À l'université de l'État-Libre, c'est sur fond de violentes tensions raciales et sociales que la statue du président Charles Swart est incendiée, déboulonnée et jetée dans un étang[18].
Conjointement avec d'autres mouvements étudiants regroupés sous des slogans tels Fees Must Fall (les frais [universitaires] doivent tomber), une grande partie des jeunes manifestants de RMF ne se reconnaissent pas dans leur pays, paraissent rejeter entre autres le concept de nation arc-en-ciel (un fantasme), le non racialisme, les conclusions de la commission vérité et réconciliation et globalement le message et l'héritage de Nelson Mandela[19],[3]. Autour de débats visant non seulement à décoloniser et à africaniser les universités mais aussi à s’interroger sur les notions de race, de genre, d’apprentissage, de définition et de transmission d'un savoir, d'afrocentrisme, ils participent à la renaissance d'un discours anticolonialiste panafricaniste arrimé à des revendications socio-économiques radicales voire révolutionnaires[3]. Ces groupes et les conflits qu'ils génèrent manifestent également de l'essor d'une opposition pluraliste contre le gouvernement et l’ANC au pouvoir qui bénéficie électoralement aux EFF mais aussi à l'Alliance démocratique[3].

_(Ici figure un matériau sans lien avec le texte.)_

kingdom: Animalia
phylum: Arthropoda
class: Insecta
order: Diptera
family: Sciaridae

À la suite de sa victoire au Cap, RMF fait des émules dans les universités anglo-saxonnes, en particulier à Oxford, Cambridge[20] et Berkeley[21].
Au Oriel College de l'université d'Oxford, une autre statue de Cecil Rhodes est l'objet des récriminations d'étudiants, principalement africains, réunis sous la bannière de RMF à Oxford. Ces étudiants, parmi lesquels des bénéficiaires de la bourse Rhodes, exigent aussi une meilleure prise en compte des cultures "non blanches" et des minorités dans le cursus universitaire[3]. L'ancien président sud-africain, Frederik de Klerk, dénonce le politiquement correct du mouvement[22], tout comme l'ancien premier ministre australien conservateur, Tony Abbott, pour qui « Rhodes était simplement un homme de son temps »[23].

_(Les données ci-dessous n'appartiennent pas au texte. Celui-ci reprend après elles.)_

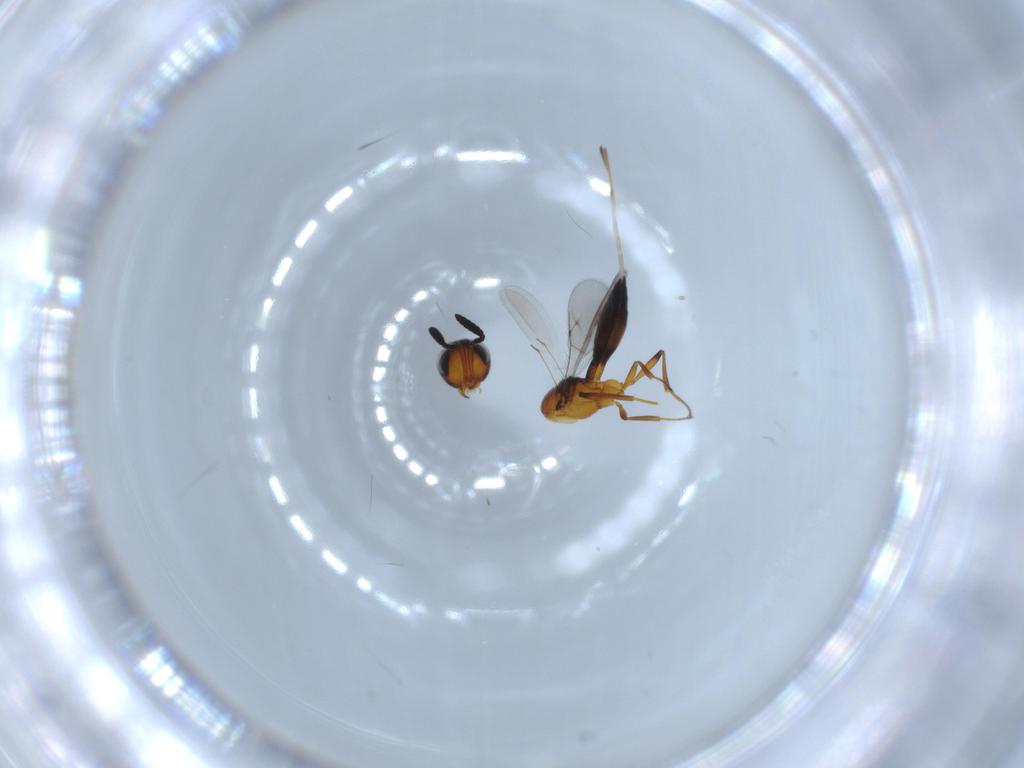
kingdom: Animalia
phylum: Arthropoda
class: Insecta
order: Hymenoptera
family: Scelionidae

Après de vifs débats et des comparaisons avec la campagne de destruction des monuments historiques organisées en Syrie et Irak par le groupe de l'État islamique, l’administration d’Oxford répond par une fin de non-recevoir aux manifestants dont l'un des chefs se fait aussi remarquer par des propos et un virulent racisme anti-blanc[24].